Give the data again in full, with every character unchanged.
### Exercise input ###
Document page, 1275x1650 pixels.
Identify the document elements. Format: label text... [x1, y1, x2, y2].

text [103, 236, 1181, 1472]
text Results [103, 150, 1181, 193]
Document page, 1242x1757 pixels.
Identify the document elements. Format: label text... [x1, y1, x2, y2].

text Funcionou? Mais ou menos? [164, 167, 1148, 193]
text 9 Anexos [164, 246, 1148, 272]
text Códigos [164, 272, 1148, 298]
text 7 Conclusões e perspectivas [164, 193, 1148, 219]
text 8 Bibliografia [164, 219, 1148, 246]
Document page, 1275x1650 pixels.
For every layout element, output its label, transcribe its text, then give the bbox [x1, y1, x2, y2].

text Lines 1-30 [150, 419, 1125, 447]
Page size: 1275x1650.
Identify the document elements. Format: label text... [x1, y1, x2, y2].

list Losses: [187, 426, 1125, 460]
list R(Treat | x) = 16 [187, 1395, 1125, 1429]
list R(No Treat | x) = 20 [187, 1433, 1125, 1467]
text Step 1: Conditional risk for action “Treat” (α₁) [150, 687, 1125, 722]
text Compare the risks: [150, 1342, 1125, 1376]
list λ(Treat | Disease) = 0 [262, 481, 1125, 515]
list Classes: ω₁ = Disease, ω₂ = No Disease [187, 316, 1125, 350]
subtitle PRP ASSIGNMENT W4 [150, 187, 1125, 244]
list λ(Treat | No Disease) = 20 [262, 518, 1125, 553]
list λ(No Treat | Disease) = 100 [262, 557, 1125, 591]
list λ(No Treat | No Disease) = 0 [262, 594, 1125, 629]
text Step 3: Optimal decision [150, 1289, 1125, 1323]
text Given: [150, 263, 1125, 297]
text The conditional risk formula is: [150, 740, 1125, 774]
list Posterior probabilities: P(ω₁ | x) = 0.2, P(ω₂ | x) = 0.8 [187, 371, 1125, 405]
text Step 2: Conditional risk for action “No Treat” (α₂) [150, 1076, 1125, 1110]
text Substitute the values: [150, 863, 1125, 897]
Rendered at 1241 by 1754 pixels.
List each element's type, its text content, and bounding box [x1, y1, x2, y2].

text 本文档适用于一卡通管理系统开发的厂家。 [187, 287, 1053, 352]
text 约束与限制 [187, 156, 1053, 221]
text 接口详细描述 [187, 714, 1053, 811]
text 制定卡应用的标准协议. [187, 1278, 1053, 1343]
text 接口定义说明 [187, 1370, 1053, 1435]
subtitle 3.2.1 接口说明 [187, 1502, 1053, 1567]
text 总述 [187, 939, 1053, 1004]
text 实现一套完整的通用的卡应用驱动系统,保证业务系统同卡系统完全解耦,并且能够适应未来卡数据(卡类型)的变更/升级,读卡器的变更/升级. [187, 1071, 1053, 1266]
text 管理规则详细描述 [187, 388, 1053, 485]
###
Solution below:
Document page, 1275x1650 pixels.
Identify the document elements. Format: label text... [x1, y1, x2, y2].

text [103, 236, 1181, 1472]
text Results [103, 150, 1181, 193]
Document page, 1242x1757 pixels.
Identify the document elements. Format: label text... [x1, y1, x2, y2].

text Funcionou? Mais ou menos? [164, 167, 1148, 193]
text 9 Anexos [164, 246, 1148, 272]
text Códigos [164, 272, 1148, 298]
text 7 Conclusões e perspectivas [164, 193, 1148, 219]
text 8 Bibliografia [164, 219, 1148, 246]
Document page, 1275x1650 pixels.
For every layout element, output its label, transcribe its text, then give the bbox [x1, y1, x2, y2].

text Lines 1-30 [150, 419, 1125, 447]
Page size: 1275x1650.
Identify the document elements. Format: label text... [x1, y1, x2, y2].

list Losses: [187, 426, 1125, 460]
list R(Treat | x) = 16 [187, 1395, 1125, 1429]
list R(No Treat | x) = 20 [187, 1433, 1125, 1467]
text Step 1: Conditional risk for action “Treat” (α₁) [150, 687, 1125, 722]
text Compare the risks: [150, 1342, 1125, 1376]
list λ(Treat | Disease) = 0 [262, 481, 1125, 515]
list Classes: ω₁ = Disease, ω₂ = No Disease [187, 316, 1125, 350]
subtitle PRP ASSIGNMENT W4 [150, 187, 1125, 244]
list λ(Treat | No Disease) = 20 [262, 518, 1125, 553]
list λ(No Treat | Disease) = 100 [262, 557, 1125, 591]
list λ(No Treat | No Disease) = 0 [262, 594, 1125, 629]
text Step 3: Optimal decision [150, 1289, 1125, 1323]
text Given: [150, 263, 1125, 297]
text The conditional risk formula is: [150, 740, 1125, 774]
list Posterior probabilities: P(ω₁ | x) = 0.2, P(ω₂ | x) = 0.8 [187, 371, 1125, 405]
text Step 2: Conditional risk for action “No Treat” (α₂) [150, 1076, 1125, 1110]
text Substitute the values: [150, 863, 1125, 897]
Rendered at 1241 by 1754 pixels.
List each element's type, its text content, and bounding box [x1, y1, x2, y2].

text 本文档适用于一卡通管理系统开发的厂家。 [187, 287, 1053, 352]
text 约束与限制 [187, 156, 1053, 221]
text 接口详细描述 [187, 714, 1053, 811]
text 制定卡应用的标准协议. [187, 1278, 1053, 1343]
text 接口定义说明 [187, 1370, 1053, 1435]
subtitle 3.2.1 接口说明 [187, 1502, 1053, 1567]
text 总述 [187, 939, 1053, 1004]
text 实现一套完整的通用的卡应用驱动系统,保证业务系统同卡系统完全解耦,并且能够适应未来卡数据(卡类型)的变更/升级,读卡器的变更/升级. [187, 1071, 1053, 1266]
text 管理规则详细描述 [187, 388, 1053, 485]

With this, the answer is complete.